» **Work order**: Pull out each line below that contains the string "текст".

» **The records**:
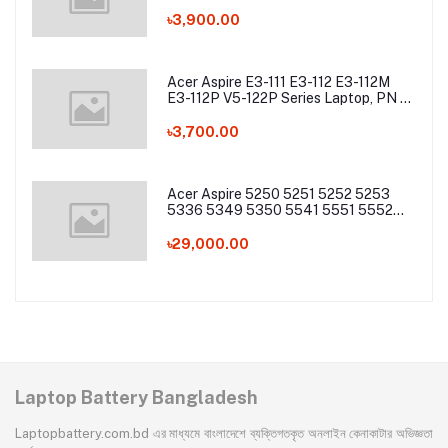
2200mAh Laptop Battery
৳3,900.00
Acer Aspire E3-111 E3-112 E3-112M
E3-112P V5-122P Series Laptop, PN -
AC13C34 Laptop Battery
৳3,700.00
Acer Aspire 5250 5251 5252 5253
5336 5349 5350 5541 5551 5552
5560 5733 5736 5741Z 5742 5744
5745 5749 5750 5755 5760 7251
৳29,000.00
7340 7551 7552 7560 7741 7750
7751 Series Laptop Battery
Laptop Battery Bangladesh
Laptopbattery.com.bd এর মাধ্যমে বাংলাদেশে ব্যক্তিগতকৃত অনলাইন কেনাকাটার অভিজ্ঞতা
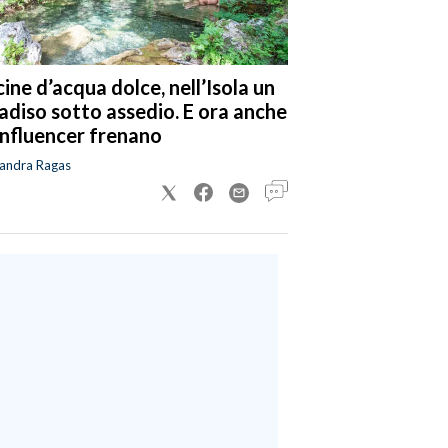
cine d’acqua dolce, nell’Isola un
adiso sotto assedio. E ora anche
 influencer frenano
sandra Ragas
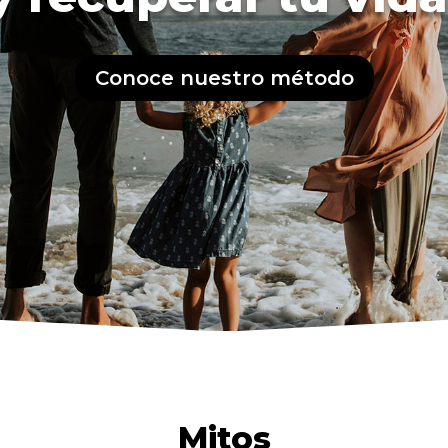
Conoce nuestro método
Mitos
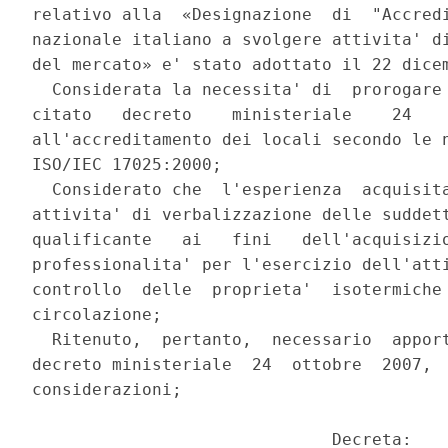
relativo alla  «Designazione  di  "Accredi
nazionale italiano a svolgere attivita' di
del mercato» e' stato adottato il 22 dicem
  Considerata la necessita' di  prorogare 
citato   decreto    ministeriale    24    
all'accreditamento dei locali secondo le n
ISO/IEC 17025:2000; 

  Considerato che  l'esperienza  acquisita
attivita' di verbalizzazione delle suddett
qualificante   ai   fini   dell'acquisizio
professionalita' per l'esercizio dell'atti
controllo  delle  proprieta'  isotermiche 
circolazione; 

  Ritenuto,  pertanto,  necessario  apport
decreto ministeriale  24  ottobre  2007,  
considerazioni; 

                              Decreta: 
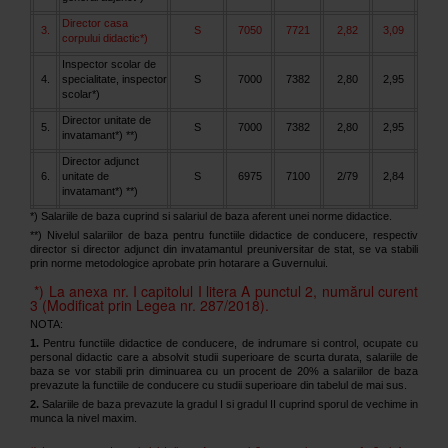
Director casa
3.
S
7050
7721
2,82
3,09
corpului didactic*)
Inspector scolar de
4.
specialitate, inspector
S
7000
7382
2,80
2,95
scolar*)
Director unitate de
5.
S
7000
7382
2,80
2,95
invatamant*) **)
Director adjunct
6.
unitate de
S
6975
7100
2/79
2,84
invatamant*) **)
*) Salariile de baza cuprind si salariul de baza aferent unei norme didactice.
**) Nivelul salariilor de baza pentru functiile didactice de conducere, respectiv
director si director adjunct din invatamantul preuniversitar de stat, se va stabili
prin norme metodologice aprobate prin hotarare a Guvernului.
*) La anexa nr. I capitolul I litera A punctul 2, numărul curent
3 (Modificat prin Legea nr. 287/2018).
NOTA:
1.
Pentru functiile didactice de conducere, de indrumare si control, ocupate cu
personal didactic care a absolvit studii superioare de scurta durata, salariile de
baza se vor stabili prin diminuarea cu un procent de 20% a salariilor de baza
prevazute la functiile de conducere cu studii superioare din tabelul de mai sus.
2.
Salariile de baza prevazute la gradul I si gradul II cuprind sporul de vechime in
munca la nivel maxim.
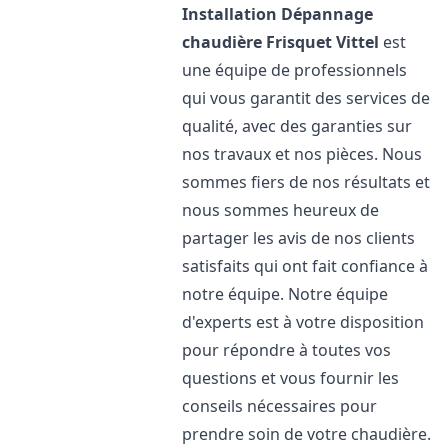
Installation Dépannage
chaudière Frisquet
Vittel
est
une équipe de professionnels
qui vous garantit des services de
qualité, avec des garanties sur
nos travaux et nos pièces. Nous
sommes fiers de nos résultats et
nous sommes heureux de
partager les avis de nos clients
satisfaits qui ont fait confiance à
notre équipe. Notre équipe
d'experts est à votre disposition
pour répondre à toutes vos
questions et vous fournir les
conseils nécessaires pour
prendre soin de votre chaudière.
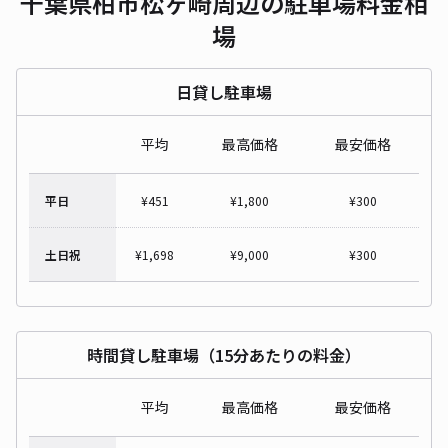
千葉県柏市松ヶ崎周辺の駐車場料金相
場
日貸し駐車場
平均
最高価格
最安価格
平日
¥
451
¥
1,800
¥
300
土日祝
¥
1,698
¥
9,000
¥
300
時間貸し駐車場（15分あたりの料金）
平均
最高価格
最安価格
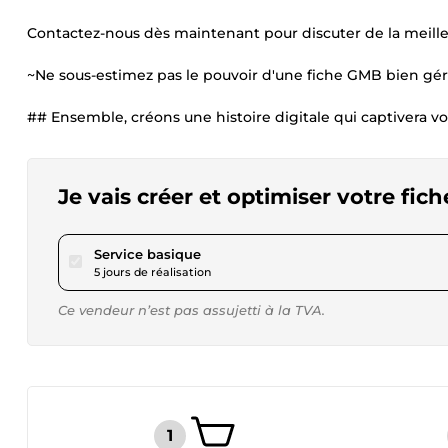
Contactez-nous dès maintenant pour discuter de la meilleu
~Ne sous-estimez pas le pouvoir d'une fiche GMB bien gér
## Ensemble, créons une histoire digitale qui captivera vo
Je vais créer et optimiser votre fi
pour 28,80 $US
Service basique
5 jours de réalisation
Ce vendeur n’est pas assujetti à la TVA.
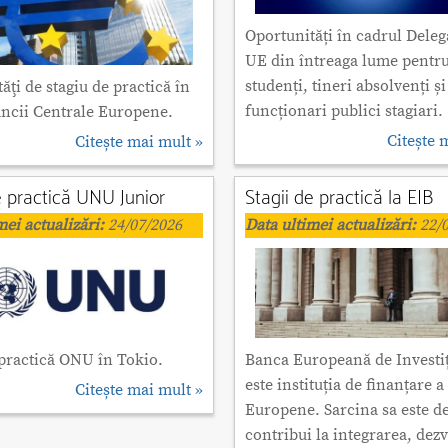
Oportunități în cadrul Delega
UE din întreaga lume pentr
studenți, tineri absolvenți și
ăţi de stagiu de practică în
funcționari publici stagiari.
ăncii Centrale Europene.
Citește 
Citește mai mult »
e practică UNU Junior
Stagii de practică la EIB
mei actualizări:
24/07/2026
Data ultimei actualizări:
22/0
 practică ONU în Tokio.
Banca Europeană de Investiț
este instituția de finanțare 
Citește mai mult »
Europene. Sarcina sa este de
contribui la integrarea, dez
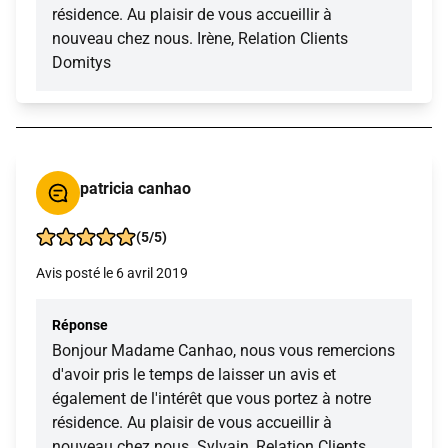
résidence. Au plaisir de vous accueillir à
nouveau chez nous. Irène, Relation Clients
Domitys
patricia canhao
(5/5)
Avis posté le 6 avril 2019
Réponse
Bonjour Madame Canhao, nous vous remercions
d'avoir pris le temps de laisser un avis et
également de l'intérêt que vous portez à notre
résidence. Au plaisir de vous accueillir à
nouveau chez nous. Sylvain, Relation Clients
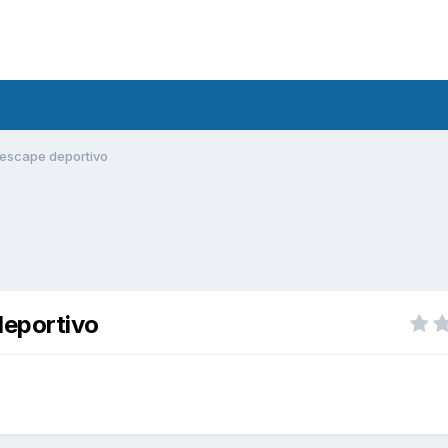
 escape deportivo
deportivo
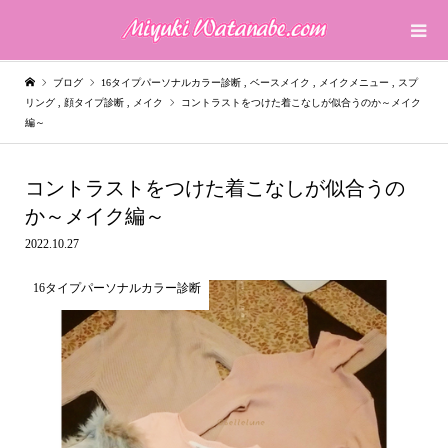
ブログ
16タイプパーソナルカラー診断
,
ベースメイク
,
メイクメニュー
,
スプ
リング
,
顔タイプ診断
,
メイク
コントラストをつけた着こなしが似合うのか～メイク
編～
コントラストをつけた着こなしが似合うの
か～メイク編～
2022.10.27
16タイプパーソナルカラー診断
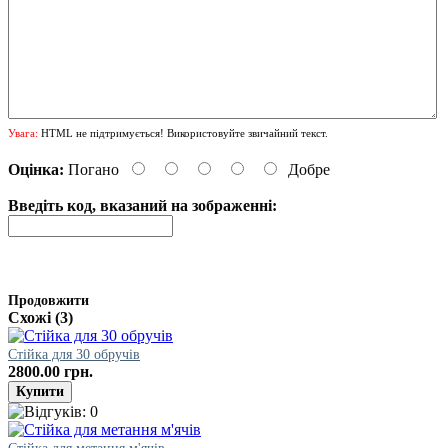
Увага:
HTML не підтримується! Використовуйте звичайний текст.
Оцінка:
Погано
Добре
Введіть код, вказаний на зображенні:
Продовжити
Схожі (3)
Стійка для 30 обручів
2800.00 грн.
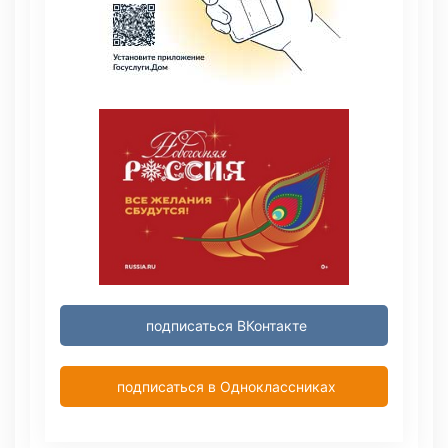
подписаться ВКонтакте
подписаться в Одноклассниках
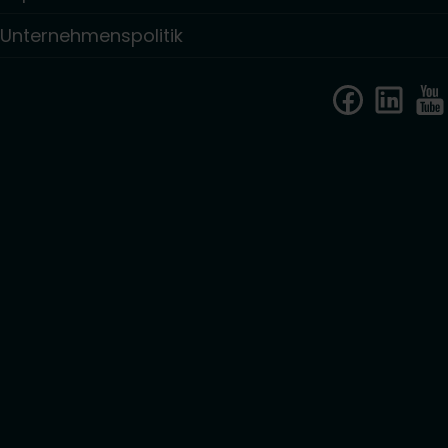
Unternehmenspolitik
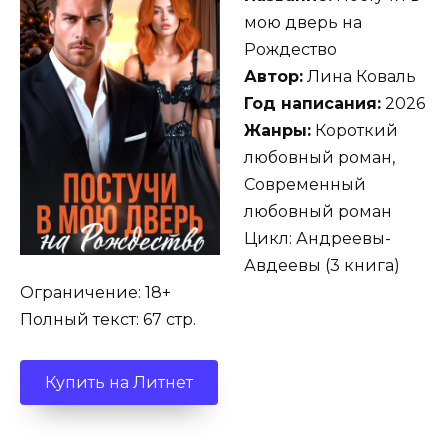
мою дверь на
Рождество
Автор:
Лина Коваль
Год написания:
2026
Жанры:
Короткий
любовный роман,
Современный
любовный роман
Цикл: Андреевы-
Авдеевы (3 книга)
Ограничение: 18+
Полный текст: 67 стр.
Купить на Литнет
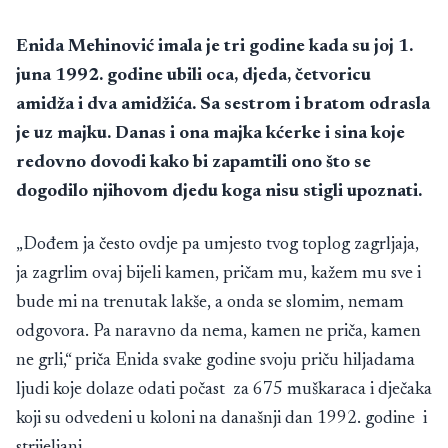
Enida Mehinović imala je tri godine kada su joj 1.
juna 1992. godine ubili oca, djeda, četvoricu
amidža i dva amidžića. Sa sestrom i bratom odrasla
je uz majku. Danas i ona majka kćerke i sina koje
redovno dovodi kako bi zapamtili ono što se
dogodilo njihovom djedu koga nisu stigli upoznati.
„Dođem ja često ovdje pa umjesto tvog toplog zagrljaja,
ja zagrlim ovaj bijeli kamen, pričam mu, kažem mu sve i
bude mi na trenutak lakše, a onda se slomim, nemam
odgovora. Pa naravno da nema, kamen ne priča, kamen
ne grli,“ priča Enida svake godine svoju priču hiljadama
ljudi koje dolaze odati počast za 675 muškaraca i dječaka
koji su odvedeni u koloni na današnji dan 1992. godine i
strijeljani.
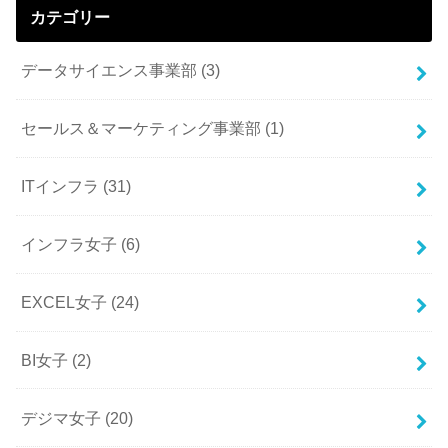
カテゴリー
データサイエンス事業部
(3)
セールス＆マーケティング事業部
(1)
ITインフラ
(31)
インフラ女子
(6)
EXCEL女子
(24)
BI女子
(2)
デジマ女子
(20)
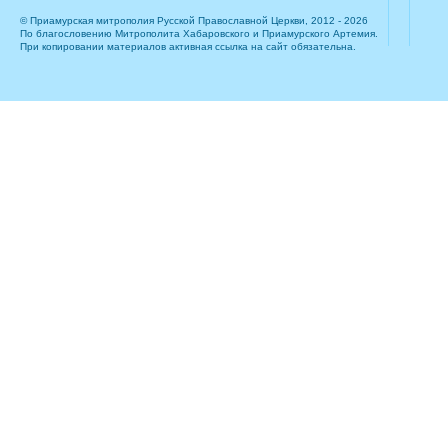
© Приамурская митрополия Русской Православной Церкви, 2012 - 2026
По благословению Митрополита Хабаровского и Приамурского Артемия.
При копировании материалов активная ссылка на сайт обязательна.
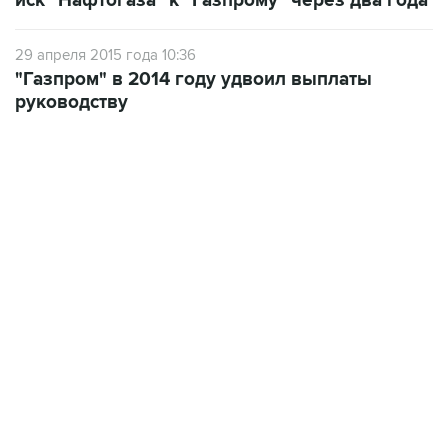
иск "Нафтогаза" к "Газпрому" через два года
29 апреля 2015 года 10:36
"Газпром" в 2014 году удвоил выплаты
руководству
18:40, 6 августа 2026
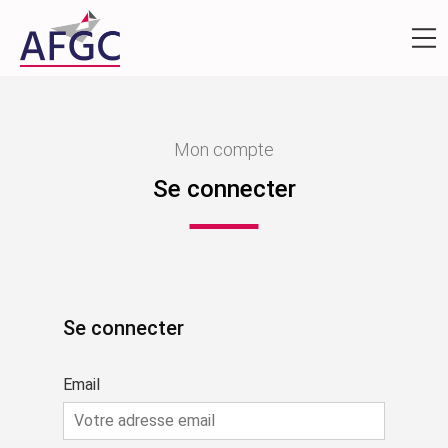
Mon compte
Se connecter
Se connecter
Email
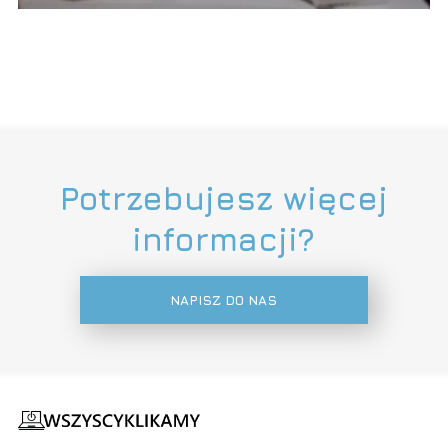
Potrzebujesz więcej
informacji?
NAPISZ DO NAS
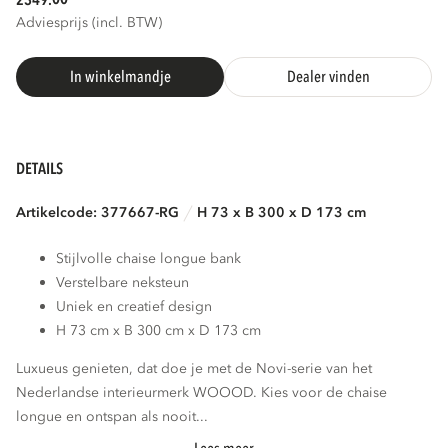
2349.
Adviesprijs (incl. BTW)
In winkelmandje
Dealer vinden
DETAILS
Artikelcode: 377667-RG
H 73 x B 300 x D 173 cm
Stijlvolle chaise longue bank
Verstelbare neksteun
Uniek en creatief design
H 73 cm x B 300 cm x D 173 cm
Luxueus genieten, dat doe je met de Novi-serie van het
Nederlandse interieurmerk WOOOD. Kies voor de chaise
longue en ontspan als nooit...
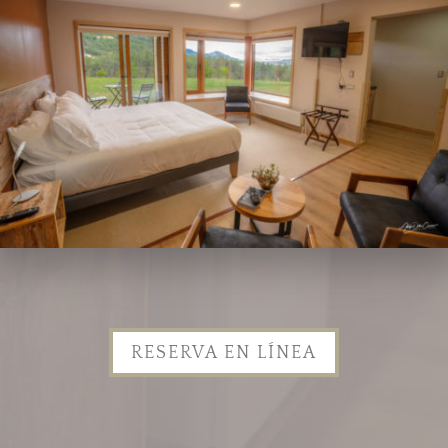
RESERVA EN LÍNEA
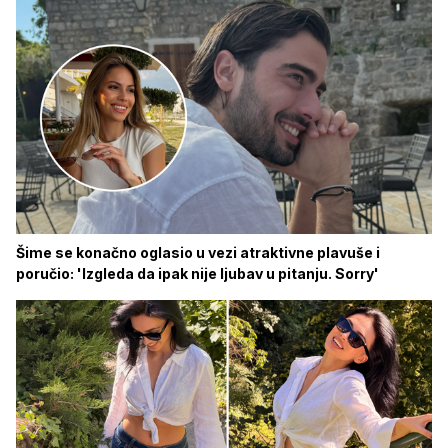
Šime se konačno oglasio u vezi atraktivne plavuše i
poručio: 'Izgleda da ipak nije ljubav u pitanju. Sorry'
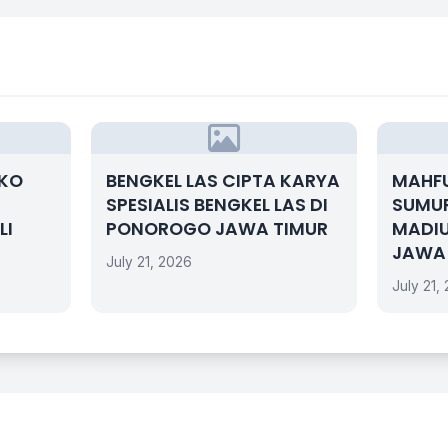
OKO
BENGKEL LAS CIPTA KARYA
MAHF
SPESIALIS BENGKEL LAS DI
SUMUR
LI
PONOROGO JAWA TIMUR
MADI
JAWA
July 21, 2026
July 21,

» **Written answer**:
HTML не підтримується! Використовуйте звичайний текст.
Полный текст: 67 стр.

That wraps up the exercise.